Thomas Hardy is a realist in a sense true of no English novelist of anything like equal rank preceding him: his literary genealogy is French, for his “Jude The Obscure” has no English prototype, except the earlier work of George Moore, whose inspiration is even more definitely Paris. To study Hardy’s development for a period of about twenty-five years from “Under the Greenwood Tree” to “Jude,” is to review, as they are expressed in the work of one great English novelist, the literary ideals before and after Zola. Few will cavil at the inclusion in our study of a living author like Hardy. His work ranks with the most influential of our time; so much may be seen already. His writing of fiction, moreover, or at least of Novels, seems to be finished. And like Meredith, he is a man of genius and, strictly speaking, a finer artist than the elder author. For quality, then, and significance of accomplishment, Hardy may well be examined with the masters whose record is rounded out by death. He offers a fine example of the logic of modern realism, as it has been applied by a first-class mind to the art of fiction. In Meredith, on the contrary, is shown a sort of synthesis of the realistic and poetic-philosophic interpretation. Hardy is for this reason easier to understand and explain; Meredith refuses classification.

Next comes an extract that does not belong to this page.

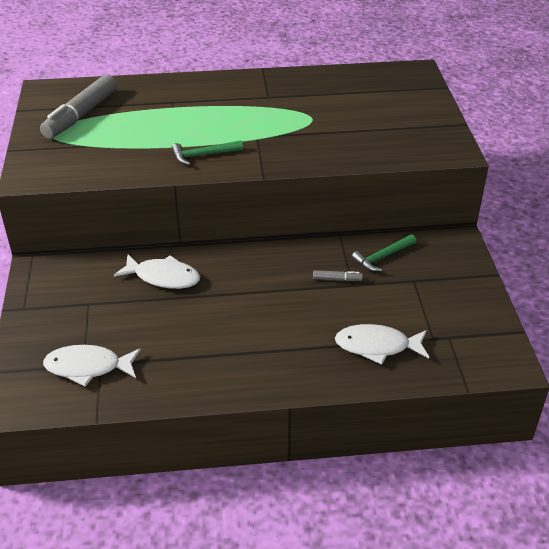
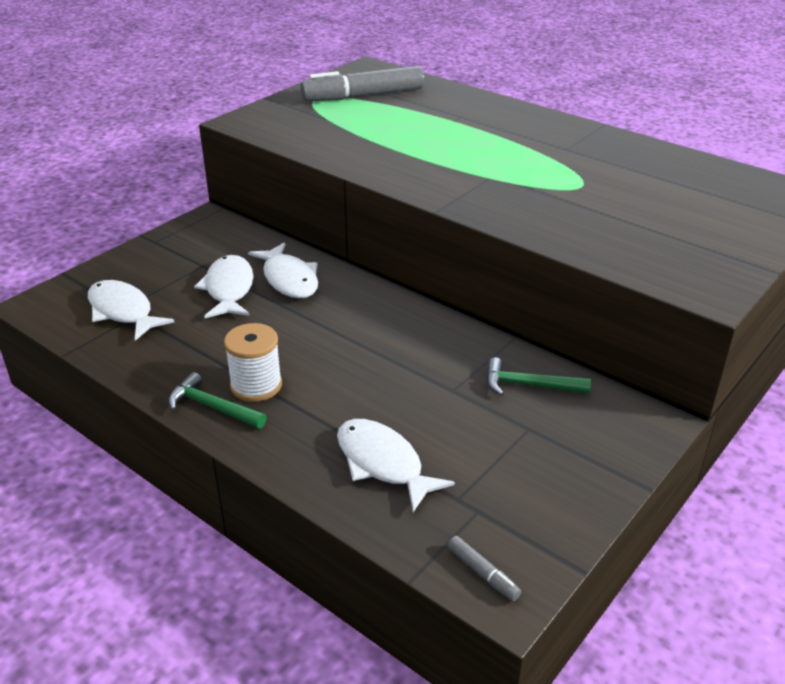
camera: 45 degrees right, 5 degrees down
green hammer [172,140,243,165] -> green hammer moved to [168,372,267,429]
grey marker [313,270,363,281] -> grey marker moved to [447,536,521,601]
none -> white fish [194,255,254,318]
none -> white spool [224,323,282,402]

The elements of strength in Thomas Hardy can be made out clearly; they are not elusive. Wisely, he has chosen to do a very definite thing and, with rare perseverance and skill, he has done it. He selected as setting the south-western part of England—Wessex, is the ancient name he gave it—that embraces Somersetshire and contiguous counties, because he felt that the types of humanity and the view of life he wished to show could best be thrown out against the primitive background. Certain elemental truths about men and women, he believed, lost sight of in the kaleidoscopic attritions of the town, might there be clearly seen. The choice of locale was thus part of an attitude toward life. That attitude or view may be described fairly well as one of philosophic fatalism.
It has not the cold removedness of the stoic: it has pity in it, even love. But it is deeply sad, sometimes bitter. In Hardy’s presentation of Nature (a remark applying to some extent to a younger novelist who shows his influence, Phillpotts), she is displayed as an ironic expression, with even malignant moods, of a supreme cosmic indifference to the petty fate of that animalcule, man. And this, in spite of a curious power she possesses of consoling him and of charming him by blandishments that cheat the loneliness of his soul. There is no purer example of tragedy in modern literature than Mr. Hardy’s strongest, most mature stories. A mind deeply serious and honest, interprets the human case in this wise and conceives that the underlying pitilessness can most graphically be conveyed in a setting like that of Egdon Heath, where the great silent forces of Nature somberly interblend with the forces set in motion by the human will, both futile to produce happiness. Even the attempt to be virtuous fails in “Jude”: as the attempt to be happy does in “Tess.” That sardonic, final thought in the last-named book will not out of our ears: Fate had played its last little jest with poor Tess.